Design Rules Of Replication In Hadoop:

1. In Hadoop Replication is only applicable to Hadoop Distributed File System (HDFS) but not for Metadata.

2. Keep One Replication per slave node as per design.

3. Replication will only happen on Hadoop slave nodes alone but not on Hadoop Master node (because the master node is only for metadata management on its own. It will not maintain the data).

Storage only duplicates in Hadoop but not processing because processing us always unique.

Summary: In Hadoop, Replication factor is a major role for data backup mechanism in earlier days.
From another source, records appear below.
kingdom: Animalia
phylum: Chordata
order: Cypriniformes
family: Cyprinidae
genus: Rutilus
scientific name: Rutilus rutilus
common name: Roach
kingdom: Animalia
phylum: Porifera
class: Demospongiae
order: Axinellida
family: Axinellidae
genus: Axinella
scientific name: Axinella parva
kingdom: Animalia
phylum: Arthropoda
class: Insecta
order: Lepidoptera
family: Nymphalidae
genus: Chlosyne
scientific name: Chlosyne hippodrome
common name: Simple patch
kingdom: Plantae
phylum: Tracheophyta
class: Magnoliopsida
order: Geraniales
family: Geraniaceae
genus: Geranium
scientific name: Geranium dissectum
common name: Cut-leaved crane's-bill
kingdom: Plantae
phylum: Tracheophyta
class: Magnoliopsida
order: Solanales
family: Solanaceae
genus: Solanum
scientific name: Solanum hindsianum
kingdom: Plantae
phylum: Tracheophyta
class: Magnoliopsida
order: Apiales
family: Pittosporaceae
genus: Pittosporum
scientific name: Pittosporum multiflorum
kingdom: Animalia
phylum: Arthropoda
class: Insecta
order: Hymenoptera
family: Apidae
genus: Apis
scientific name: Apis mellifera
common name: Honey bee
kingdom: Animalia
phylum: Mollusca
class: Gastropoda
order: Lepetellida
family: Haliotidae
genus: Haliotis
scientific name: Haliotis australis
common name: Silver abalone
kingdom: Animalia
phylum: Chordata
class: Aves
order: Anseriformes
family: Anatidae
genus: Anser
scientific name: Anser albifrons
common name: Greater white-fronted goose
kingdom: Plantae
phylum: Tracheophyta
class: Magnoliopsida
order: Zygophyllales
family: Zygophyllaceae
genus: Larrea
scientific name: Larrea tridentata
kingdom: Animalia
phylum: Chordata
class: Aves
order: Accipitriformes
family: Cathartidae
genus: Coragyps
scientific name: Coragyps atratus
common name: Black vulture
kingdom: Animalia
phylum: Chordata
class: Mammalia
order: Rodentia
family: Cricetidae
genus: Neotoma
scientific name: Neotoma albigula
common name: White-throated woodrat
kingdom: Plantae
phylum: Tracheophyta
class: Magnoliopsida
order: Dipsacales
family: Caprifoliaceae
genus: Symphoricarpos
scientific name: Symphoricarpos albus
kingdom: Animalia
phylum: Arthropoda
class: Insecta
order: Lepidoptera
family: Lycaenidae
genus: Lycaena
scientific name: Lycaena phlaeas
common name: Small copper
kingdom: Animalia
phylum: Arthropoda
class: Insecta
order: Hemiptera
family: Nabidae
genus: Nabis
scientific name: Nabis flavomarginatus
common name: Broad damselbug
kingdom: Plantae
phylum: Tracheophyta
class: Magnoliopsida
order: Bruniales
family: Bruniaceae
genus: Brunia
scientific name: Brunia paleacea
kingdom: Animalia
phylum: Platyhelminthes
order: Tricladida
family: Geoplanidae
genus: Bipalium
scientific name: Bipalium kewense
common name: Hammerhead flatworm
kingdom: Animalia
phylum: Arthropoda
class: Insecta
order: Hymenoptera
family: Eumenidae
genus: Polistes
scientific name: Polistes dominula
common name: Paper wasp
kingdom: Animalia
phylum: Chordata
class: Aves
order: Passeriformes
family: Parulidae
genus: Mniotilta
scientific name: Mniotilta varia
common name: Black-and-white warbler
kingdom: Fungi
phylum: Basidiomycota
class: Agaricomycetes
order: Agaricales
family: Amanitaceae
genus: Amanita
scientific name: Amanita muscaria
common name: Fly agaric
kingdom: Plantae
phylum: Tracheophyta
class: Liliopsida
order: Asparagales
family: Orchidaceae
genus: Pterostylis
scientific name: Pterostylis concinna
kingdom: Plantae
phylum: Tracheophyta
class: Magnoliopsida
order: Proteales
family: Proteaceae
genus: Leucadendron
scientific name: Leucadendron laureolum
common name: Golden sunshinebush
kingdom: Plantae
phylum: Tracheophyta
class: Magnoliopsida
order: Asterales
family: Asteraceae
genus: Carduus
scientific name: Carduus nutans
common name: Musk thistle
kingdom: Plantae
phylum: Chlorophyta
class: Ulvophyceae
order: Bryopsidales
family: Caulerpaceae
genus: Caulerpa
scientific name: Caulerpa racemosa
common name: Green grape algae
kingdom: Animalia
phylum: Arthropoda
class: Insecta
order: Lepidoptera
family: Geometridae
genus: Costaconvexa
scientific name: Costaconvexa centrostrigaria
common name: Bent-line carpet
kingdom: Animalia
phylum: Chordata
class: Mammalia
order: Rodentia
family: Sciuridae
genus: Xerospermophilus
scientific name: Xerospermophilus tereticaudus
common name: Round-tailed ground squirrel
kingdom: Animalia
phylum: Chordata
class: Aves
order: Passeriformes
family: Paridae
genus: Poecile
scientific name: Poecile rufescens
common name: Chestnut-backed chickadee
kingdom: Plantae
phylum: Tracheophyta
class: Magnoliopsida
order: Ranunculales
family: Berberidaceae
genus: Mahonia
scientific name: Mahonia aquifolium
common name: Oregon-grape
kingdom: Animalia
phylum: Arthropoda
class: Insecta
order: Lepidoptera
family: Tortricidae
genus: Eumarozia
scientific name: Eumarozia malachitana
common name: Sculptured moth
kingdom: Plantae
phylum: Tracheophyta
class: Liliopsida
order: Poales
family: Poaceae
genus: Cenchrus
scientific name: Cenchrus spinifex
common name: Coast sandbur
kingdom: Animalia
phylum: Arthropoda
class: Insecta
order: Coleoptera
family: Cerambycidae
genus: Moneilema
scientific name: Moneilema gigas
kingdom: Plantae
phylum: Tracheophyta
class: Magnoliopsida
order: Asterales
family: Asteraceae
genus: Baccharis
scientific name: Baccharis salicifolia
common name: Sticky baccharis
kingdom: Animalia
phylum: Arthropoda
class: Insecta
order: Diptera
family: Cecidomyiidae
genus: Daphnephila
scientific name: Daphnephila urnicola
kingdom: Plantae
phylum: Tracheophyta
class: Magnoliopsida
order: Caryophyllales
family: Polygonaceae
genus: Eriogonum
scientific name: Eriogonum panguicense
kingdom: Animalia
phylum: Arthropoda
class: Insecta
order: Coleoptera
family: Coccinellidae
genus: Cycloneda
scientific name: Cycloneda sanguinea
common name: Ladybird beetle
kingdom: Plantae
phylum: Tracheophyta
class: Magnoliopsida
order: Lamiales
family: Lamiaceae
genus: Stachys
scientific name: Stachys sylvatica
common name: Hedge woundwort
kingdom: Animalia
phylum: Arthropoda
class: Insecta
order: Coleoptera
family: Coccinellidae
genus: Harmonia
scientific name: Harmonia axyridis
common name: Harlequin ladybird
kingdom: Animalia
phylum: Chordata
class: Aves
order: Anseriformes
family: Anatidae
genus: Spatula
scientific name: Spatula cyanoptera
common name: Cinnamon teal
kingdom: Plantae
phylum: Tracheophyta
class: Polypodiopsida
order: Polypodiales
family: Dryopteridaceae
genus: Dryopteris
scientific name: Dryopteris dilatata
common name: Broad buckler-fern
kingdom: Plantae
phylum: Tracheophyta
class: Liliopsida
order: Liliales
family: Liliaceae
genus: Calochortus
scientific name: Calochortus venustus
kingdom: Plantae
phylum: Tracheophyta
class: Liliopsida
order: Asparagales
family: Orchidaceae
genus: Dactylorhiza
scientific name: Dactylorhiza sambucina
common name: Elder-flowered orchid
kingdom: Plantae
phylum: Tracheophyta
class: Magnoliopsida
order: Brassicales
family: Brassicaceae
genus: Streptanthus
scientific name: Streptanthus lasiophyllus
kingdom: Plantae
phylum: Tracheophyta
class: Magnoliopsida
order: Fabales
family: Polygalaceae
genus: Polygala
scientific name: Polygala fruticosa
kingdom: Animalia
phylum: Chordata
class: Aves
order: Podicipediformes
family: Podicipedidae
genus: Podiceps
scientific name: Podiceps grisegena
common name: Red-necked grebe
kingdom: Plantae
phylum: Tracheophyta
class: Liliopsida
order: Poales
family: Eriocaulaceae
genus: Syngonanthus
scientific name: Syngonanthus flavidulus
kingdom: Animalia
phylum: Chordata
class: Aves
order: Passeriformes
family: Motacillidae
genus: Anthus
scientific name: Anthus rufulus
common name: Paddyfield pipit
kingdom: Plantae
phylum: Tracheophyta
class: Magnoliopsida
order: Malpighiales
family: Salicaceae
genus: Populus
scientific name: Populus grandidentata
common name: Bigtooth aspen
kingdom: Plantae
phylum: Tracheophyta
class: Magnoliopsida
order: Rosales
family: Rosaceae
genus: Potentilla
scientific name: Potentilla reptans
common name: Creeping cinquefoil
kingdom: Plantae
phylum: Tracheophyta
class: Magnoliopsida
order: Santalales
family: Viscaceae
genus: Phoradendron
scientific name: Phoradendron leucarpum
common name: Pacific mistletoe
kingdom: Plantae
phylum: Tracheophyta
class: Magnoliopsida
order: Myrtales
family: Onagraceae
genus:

Default replication factor always 3 except single node cluster environment.


Blocksize in Hadoop



How the data storage on HDFS:

BLOCK:

Individual storage unit on the Hadoop Distributed File System.

In Hadoop 1.X default block size is 64MB

In Hadoop 2.X default block size is 128MB

If any file request is coming to Hadoop cluster what are the steps:

Step 1: Hadoop Master node only receives the file request.

Step2: Based on the Blocksize configuration at that time, data will be divided into no.of blocks.

How to configure “Blocksize” in Hadoop?

/usr/local/hadoop/conf/hdfs-site.xml
<configuration>
<property>
<name>dfs.block.size</name>
<value>14323883></value>
</property>
</configuration>

How to store data in HDFS:

Assume that we have A.log, B.log, and C.log files:

Scenario1:

A.log -> 200mb -> 200/64 -> 64mb 64mb 64mb 8mb+remaining

Senaario2:

B.log->192mb->192/64-> 64mb 64mb 64mb

Design Rules of Blocksize:

1.Irrespective of the file size: In Blocksize for each and every file dedicated to no.of blocks will be there in Hadoop.

2.Except for the last block: Remaining all the blocks of a file will hold the equal volume of data.

Hadoop master node only looks at the block size at the time of blocking the data(dividing data). Not at the time of reading the data because at the time of reading the data only metadata matters.